Montée des eaux : la Guadeloupe déjà en première ligne

La Guadeloupe n’est pas un cas théorique dans le débat sur la montée des eaux. Elle en subit déjà les effets concrets. Dans son avis publié en mai 2025, La montée des eaux dans les Outre-mer : quelles stratégies pour s’adapter ?, le Conseil économique, social et environnemental (CESE) classe l’archipel parmi les territoires ultramarins les plus exposés et les plus vulnérables.

Érosion du littoral, submersions marines, infrastructures menacées, zones économiques stratégiques en danger : les signaux sont clairs, et le temps joue contre le territoire.

Une érosion côtière déjà bien installée

En Guadeloupe, l’érosion du trait de côte n’est plus marginale. Elle touche en priorité les côtes sableuses exposées aux houles chroniques, notamment sur la côte nord-est et sud de Grande-Terre, ainsi que sur la côte sud-est de Basse-Terre.

Selon le CEREMA, l’archipel figure en tête des départements d’Outre-mer les plus affectés par le phénomène. À court terme, des dizaines de bâtiments et de logements sont menacés, et à l’horizon 2050, ce sont plusieurs centaines de logements et de bâtiments économiques qui pourraient être impactés.

Des communes littorales fortement exposées

Neuf communes guadeloupéennes sont identifiées comme particulièrement vulnérables face au recul du trait de côte : Baillif, Bouillante, Deshaies, Le Moule, Pointe-Noire, Port-Louis, Saint-François, Sainte-Anne et Terre-de-Haut.
Certaines zones urbanisées, pourtant très fréquentées et stratégiques, continuent à être aménagées ou densifiées, alors même que leur exposition aux submersions marines et aux inondations est connue.

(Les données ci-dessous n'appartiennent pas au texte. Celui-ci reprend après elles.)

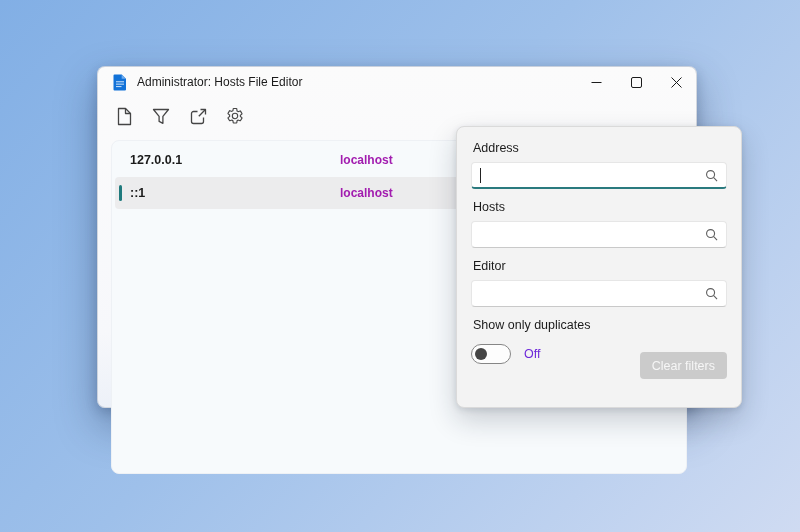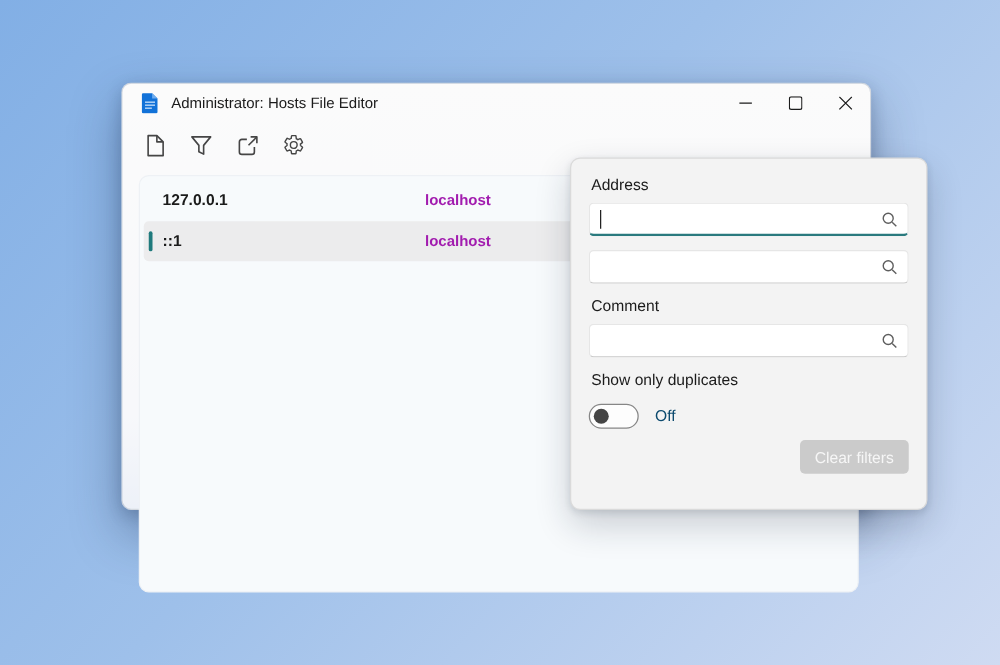--- a/index.html
+++ b/index.html
@@ -61,21 +61,21 @@
   .fld-wrap.focused .fld-input{border-bottom:2px solid #2a7a7e;}
   .search-glyph{position:absolute;right:9px;top:7px;pointer-events:none;}
   .caret{position:absolute;left:9px;top:6px;width:1px;height:15px;background:#222;}
   .dup-label{font-size:12.5px;color:#1b1b1b;margin:4px 0 12px 2px;}
   .toggle-line{display:flex;align-items:center;gap:13px;}
   .toggle{
     width:40px;height:20px;border-radius:10px;background:#fdfdfd;border:1px solid #868686;
     position:relative;box-sizing:border-box;cursor:default;
   }
   .knob{position:absolute;left:3px;top:3px;width:12px;height:12px;border-radius:50%;background:#454545;}
-  .toggle-state{font-size:12.5px;color:#0c4a6e;}
+  .toggle-state{font-size:12.5px;color:#6d28d9;}
   .clear-btn{
     position:absolute;right:14px;bottom:28px;height:27px;padding:0 12px;border:none;
     background:#cbcbcb;color:#f6f6f6;border-radius:4px;font-size:12.5px;
     font-family:inherit;cursor:default;
   }
   svg{display:block;}
 </style>
 </head>
 <body>
 
@@ -174,31 +174,32 @@
     <input class="fld-input" type="text" value="" style="">
     <span class="caret"></span>
     <span class="search-glyph">
       <svg width="13" height="13" viewBox="0 0 14 14">
         <circle cx="6" cy="6" r="4.3" fill="none" stroke="#5e5e5e" stroke-width="1.2"></circle>
         <line x1="9.4" y1="9.4" x2="13" y2="13" stroke="#5e5e5e" stroke-width="1.2"></line>
       </svg>
     </span>
   </div>
 
+  <div class="fld-label">Hosts</div>
   <div class="fld-wrap">
     <input class="fld-input" type="text" value="" style="">
     <span class="search-glyph">
       <svg width="13" height="13" viewBox="0 0 14 14">
         <circle cx="6" cy="6" r="4.3" fill="none" stroke="#5e5e5e" stroke-width="1.2"></circle>
         <line x1="9.4" y1="9.4" x2="13" y2="13" stroke="#5e5e5e" stroke-width="1.2"></line>
       </svg>
     </span>
   </div>
 
-  <div class="fld-label">Comment</div>
+  <div class="fld-label">Editor</div>
   <div class="fld-wrap">
     <input class="fld-input" type="text" value="" style="">
     <span class="search-glyph">
       <svg width="13" height="13" viewBox="0 0 14 14">
         <circle cx="6" cy="6" r="4.3" fill="none" stroke="#5e5e5e" stroke-width="1.2"></circle>
         <line x1="9.4" y1="9.4" x2="13" y2="13" stroke="#5e5e5e" stroke-width="1.2"></line>
       </svg>
     </span>
   </div>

Le CESE souligne ce paradoxe : on régularise aujourd’hui des constructions qui devront être déplacées demain.

Jarry et Pointe-à-Pitre : un risque systémique

Le rapport pointe explicitement la zone de Pointe-à-Pitre – Jarry, cœur économique de la Guadeloupe. Cette zone concentre environ 16 000 entreprises, des infrastructures portuaires, routières et logistiques majeures, ainsi qu’une population importante.
Les projections sont sans ambiguïté : si les scénarios défavorables se confirment, certaines parties de cette zone pourraient être submergées jusqu’à 180 jours par an à partir de 2060–2080, soit un jour sur deux. Ce n’est plus un risque ponctuel, mais une remise en cause durable de l’activité économique.

Des infrastructures critiques en première ligne

Ports, routes, zones industrielles, stations d’épuration, réseaux d’eau potable : en Guadeloupe, une grande partie des infrastructures critiques est implantée en zone basse littorale.
Le CESE insiste sur la nécessité d’une évaluation globale et prioritaire des risques de submersion-inondation sur ces équipements. Leur défaillance aurait des conséquences en chaîne sur l’économie, la santé publique et la continuité territoriale.

Des écosystèmes protecteurs fragilisés

Mangroves, plages, récifs coralliens jouent un rôle essentiel de protection naturelle contre la montée des eaux. Or ces écosystèmes sont eux-mêmes fragilisés par l’urbanisation, la pollution, la fréquentation excessive et le réchauffement climatique.
Le CESE rappelle que les solutions fondées sur la nature doivent être privilégiées en Guadeloupe : restauration des mangroves, protection des cordons dunaires, limitation de l’artificialisation du littoral. Sans ces barrières naturelles, les ouvrages « durs » montrent rapidement leurs limites.

Urbanisme et gouvernance : des décisions à revoir

L’un des messages forts du rapport concerne l’urbanisme. De nombreux documents de planification en Guadeloupe restent obsolètes ou insuffisamment alignés avec les projections climatiques à 2050 et 2100.
Le CESE appelle à une révision systématique des plans de prévention des risques, des PLU et des schémas d’aménagement, en intégrant pleinement la montée des eaux. Il alerte également sur la solitude des maires face à des décisions lourdes, parfois impopulaires, mais incontournables.

Anticiper plutôt que subir

La Guadeloupe a encore une marge de manœuvre, mais elle se réduit rapidement. Le CESE le rappelle sans détour : le coût de l’inaction sera bien supérieur à celui de l’adaptation.
Relocalisation ciblée, protection des écosystèmes, anticipation foncière, accompagnement des entreprises, formation des élus et information de la population : la montée des eaux impose un changement de logiciel.
En Guadeloupe, la question n’est plus de savoir si le territoire devra s’adapter, mais comment et à quelle vitesse.